La prison à vie requise. L'avocat général Philippe Courroye a requis contre les bourgmestres la prison à vie, désignant les deux hommes, qui se sont succédé à la tête de Kabarondo, comme des rouages essentiels du génocide dans leur commune, à la fois des "superviseurs" et des "bourreaux à l'oeuvre". Des "valets des planificateurs du génocide" qui ont "manqué leur rendez-vous avec l'humanité, avec le pardon" en niant jusqu'au bout.
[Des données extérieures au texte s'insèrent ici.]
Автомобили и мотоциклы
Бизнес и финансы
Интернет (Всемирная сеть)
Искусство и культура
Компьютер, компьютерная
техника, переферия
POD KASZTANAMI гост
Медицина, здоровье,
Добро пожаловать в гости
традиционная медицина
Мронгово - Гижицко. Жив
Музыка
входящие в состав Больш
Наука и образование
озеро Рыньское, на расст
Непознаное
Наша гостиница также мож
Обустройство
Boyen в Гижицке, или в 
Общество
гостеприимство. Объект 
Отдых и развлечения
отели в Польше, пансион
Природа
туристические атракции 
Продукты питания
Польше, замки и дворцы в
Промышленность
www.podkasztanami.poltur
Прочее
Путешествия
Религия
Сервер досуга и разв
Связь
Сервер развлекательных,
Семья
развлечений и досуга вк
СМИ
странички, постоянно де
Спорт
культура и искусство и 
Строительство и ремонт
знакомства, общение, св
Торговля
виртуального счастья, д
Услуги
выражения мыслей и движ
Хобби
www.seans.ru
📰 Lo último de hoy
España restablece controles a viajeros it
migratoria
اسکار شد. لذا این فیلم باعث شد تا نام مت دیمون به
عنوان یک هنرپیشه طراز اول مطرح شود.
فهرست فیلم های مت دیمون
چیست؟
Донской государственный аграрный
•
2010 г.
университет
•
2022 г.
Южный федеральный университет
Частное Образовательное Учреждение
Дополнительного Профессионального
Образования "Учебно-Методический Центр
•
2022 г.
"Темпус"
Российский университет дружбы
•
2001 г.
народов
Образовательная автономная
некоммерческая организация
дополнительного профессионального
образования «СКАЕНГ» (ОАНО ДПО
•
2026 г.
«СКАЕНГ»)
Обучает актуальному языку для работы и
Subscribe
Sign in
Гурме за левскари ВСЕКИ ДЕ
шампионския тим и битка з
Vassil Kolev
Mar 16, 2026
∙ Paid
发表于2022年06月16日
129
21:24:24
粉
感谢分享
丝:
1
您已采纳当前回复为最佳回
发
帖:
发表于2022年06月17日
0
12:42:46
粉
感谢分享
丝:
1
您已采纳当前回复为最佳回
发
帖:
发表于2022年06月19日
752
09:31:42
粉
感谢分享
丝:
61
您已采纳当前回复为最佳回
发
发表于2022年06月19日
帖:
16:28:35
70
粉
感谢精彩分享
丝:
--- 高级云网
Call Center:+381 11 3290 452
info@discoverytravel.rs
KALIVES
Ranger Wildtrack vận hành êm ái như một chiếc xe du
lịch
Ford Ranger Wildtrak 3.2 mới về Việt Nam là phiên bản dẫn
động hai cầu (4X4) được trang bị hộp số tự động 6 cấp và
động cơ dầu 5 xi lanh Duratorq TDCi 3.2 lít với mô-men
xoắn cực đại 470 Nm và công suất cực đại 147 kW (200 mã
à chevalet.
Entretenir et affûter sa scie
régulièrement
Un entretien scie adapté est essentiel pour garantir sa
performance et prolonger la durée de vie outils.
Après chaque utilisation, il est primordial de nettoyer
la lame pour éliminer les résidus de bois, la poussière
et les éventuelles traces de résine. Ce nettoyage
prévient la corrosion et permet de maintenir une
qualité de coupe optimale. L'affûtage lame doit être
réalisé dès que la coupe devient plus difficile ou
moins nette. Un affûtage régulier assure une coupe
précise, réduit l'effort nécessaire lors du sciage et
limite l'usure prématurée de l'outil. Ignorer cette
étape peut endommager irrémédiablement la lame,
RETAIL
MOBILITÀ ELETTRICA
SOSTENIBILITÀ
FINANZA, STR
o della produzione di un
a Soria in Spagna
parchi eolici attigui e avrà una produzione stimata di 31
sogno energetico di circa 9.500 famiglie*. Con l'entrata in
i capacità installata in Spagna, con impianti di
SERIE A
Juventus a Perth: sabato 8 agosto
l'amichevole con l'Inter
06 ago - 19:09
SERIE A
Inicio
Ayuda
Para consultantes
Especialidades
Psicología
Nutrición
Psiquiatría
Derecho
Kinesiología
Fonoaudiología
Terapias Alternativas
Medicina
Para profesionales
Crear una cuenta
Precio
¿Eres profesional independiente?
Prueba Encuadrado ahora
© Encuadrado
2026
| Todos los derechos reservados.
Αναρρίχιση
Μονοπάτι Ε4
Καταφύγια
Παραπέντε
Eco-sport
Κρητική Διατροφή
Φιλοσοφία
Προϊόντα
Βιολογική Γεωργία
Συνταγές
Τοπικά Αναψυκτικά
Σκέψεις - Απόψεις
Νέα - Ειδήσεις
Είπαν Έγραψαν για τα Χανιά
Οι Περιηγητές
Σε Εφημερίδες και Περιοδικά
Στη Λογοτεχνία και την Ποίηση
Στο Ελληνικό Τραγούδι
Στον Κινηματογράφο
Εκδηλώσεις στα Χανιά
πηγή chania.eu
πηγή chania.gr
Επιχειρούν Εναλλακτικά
Mais comment demander pardon sans reconnaître la faute ? Avec constance, Tito Barahira, 65 ans, et Octavien Ngenzi, 58 ans, ont raconté leur impuissance face à un chaos qu'ils n'avaient pas vu venir, dans leur commune rurale où Tutsi et Hutu vivaient "bien" ensemble.
"Le doute raisonnable". Vingt-deux ans après les faits, la défense a plaidé le "doute raisonnable" qui doit profiter aux accusés, face à une chronologie chancelante et des témoins qui se contredisent. L'accusation a au contraire invité les jurés à voir "la cohérence d'ensemble" qui se dégage du récit des survivants, pour condamner deux Rwandais arrêtés sur le sol français et jugés en vertu de la compétence universelle des juridictions françaises. Un procès hors norme : des débats filmés pour l'histoire, des audiences souvent interminables, un changement de président en cours de route, une centaine de témoins, plus de 30 tonnes de procédure. La parole sera donnée mercredi matin une dernière fois aux accusés, le verdict est attendu dans la journée.